In suggesting 10 point solutions I risk being branded as armchair critic. Well, there is a role for armchair critics in trying to throw some light in areas of economic darkness and I feel it is the duty or arm-chair critics not only to criticise, which is always easy, but also to point the direction for possible solutions. With this in mind I mean to elaborate on each and every deliverable I identified in a series which starts today with the first bullet point:

`Rebalancing the rights and obligations of workers across the whole economic spectrum facilitating the mobility from public to private sector employment.`

This is my no.1 deliverable with a reason. It is the major source of the economic malaise which has constrained us to content ourselves with anaemic growth based on unsustainable consumption when we should be enjoying galloping growth based on production and investment.

If we continue to avoid addressing this main problem source we can never find a true solution. We should not continue to emulate the fool who lost money in Zachary Street and went to look for it in Republic Street simply because it is lit better. If the problem is excessive unproductive expenditure caused by surplus labour resources within the public sector it is useless seeking solutions based on increased tax impact which suffocates the economy and draws out the blood which is needed to energise it.

For as long as we tolerate an atrocious social injustice, where public sector employees enjoy maximum protection for giving a so and so service free from commercial competitive pressures and enjoying conditions of employment superior to private sector employees who have to earn their living and secure their job day in day out through producing in multiples of what they are paid, then we continue to feed the system to the point of self-destruction. People will continue to abuse the weakness of their vote-sensitive politicians to join the public sector gravy train which is funded by over-taxing the real wealth creators in the private sector, and by amassing more and more public debt.

For as long as we continue to pay bundles of cash for voluntary early retirement schemes in the public sector, whilst allowing practically no protection against redundancy to brethren dependants in the private sector, we continue not only to tolerate a gross social injustice but actually feed it to grow on itself until it finally explodes us into self-destruction.

So deliverable no. 1 of any social pact has to be an agreement to re-balance the rights of workers across the whole employment sector by increasing the security against redundancy of private sector employees and subjecting public sector employees to similar or comparable discipline and conditions of employment.

Unions whose membership base is only in the public sector would obviously object to this, seeking to preserve their jewels and shift onto others the burden of re-structuring.

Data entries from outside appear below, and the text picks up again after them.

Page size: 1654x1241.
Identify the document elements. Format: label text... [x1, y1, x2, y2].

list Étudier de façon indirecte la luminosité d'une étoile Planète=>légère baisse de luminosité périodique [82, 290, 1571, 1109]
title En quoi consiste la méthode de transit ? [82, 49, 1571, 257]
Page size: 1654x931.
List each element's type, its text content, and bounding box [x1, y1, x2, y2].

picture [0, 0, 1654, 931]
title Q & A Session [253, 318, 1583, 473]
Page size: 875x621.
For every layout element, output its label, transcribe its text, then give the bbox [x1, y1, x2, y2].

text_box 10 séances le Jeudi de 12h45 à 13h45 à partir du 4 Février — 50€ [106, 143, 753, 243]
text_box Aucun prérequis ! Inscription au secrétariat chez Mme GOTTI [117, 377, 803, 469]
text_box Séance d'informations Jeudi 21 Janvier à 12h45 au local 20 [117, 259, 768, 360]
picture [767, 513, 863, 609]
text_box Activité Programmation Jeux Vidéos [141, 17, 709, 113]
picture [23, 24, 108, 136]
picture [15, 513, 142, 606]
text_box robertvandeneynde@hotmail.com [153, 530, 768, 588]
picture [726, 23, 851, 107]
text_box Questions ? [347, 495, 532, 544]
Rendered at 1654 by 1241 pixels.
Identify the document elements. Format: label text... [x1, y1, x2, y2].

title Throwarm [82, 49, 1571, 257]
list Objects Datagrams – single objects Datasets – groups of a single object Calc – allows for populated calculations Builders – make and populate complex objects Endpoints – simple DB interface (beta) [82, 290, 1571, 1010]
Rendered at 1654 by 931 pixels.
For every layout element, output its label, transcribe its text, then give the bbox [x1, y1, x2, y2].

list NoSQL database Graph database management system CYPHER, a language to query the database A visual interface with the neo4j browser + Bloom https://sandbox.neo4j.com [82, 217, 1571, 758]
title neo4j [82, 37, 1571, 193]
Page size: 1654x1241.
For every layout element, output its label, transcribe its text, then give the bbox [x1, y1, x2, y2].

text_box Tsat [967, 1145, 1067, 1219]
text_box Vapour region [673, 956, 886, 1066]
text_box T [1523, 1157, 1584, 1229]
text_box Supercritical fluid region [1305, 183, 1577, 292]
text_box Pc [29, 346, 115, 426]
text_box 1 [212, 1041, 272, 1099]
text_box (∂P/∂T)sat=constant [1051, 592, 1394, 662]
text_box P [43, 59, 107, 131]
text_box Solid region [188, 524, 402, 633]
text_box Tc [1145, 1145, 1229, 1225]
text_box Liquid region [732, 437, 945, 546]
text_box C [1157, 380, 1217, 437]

Thankfully however our two major Union groupings represent workers across a wide employment spectrum, in the private sector as much as in the public sector.` They should understand the fairness of such a deal if they really mean to give substance and not just lip service, to the concept of `social pact`.

This re-balancing of workers rights is the best conduit for drawing idle labour resources out of the public sector, where they cost excessive millions in operating expenditure, and channel them to productive jobs where they can probably earn more for producing much much more.` In the process we would solve the public sector deficit without suffocating taxation measures and make the economy grow at sustainable high rates through better utilisation of resources.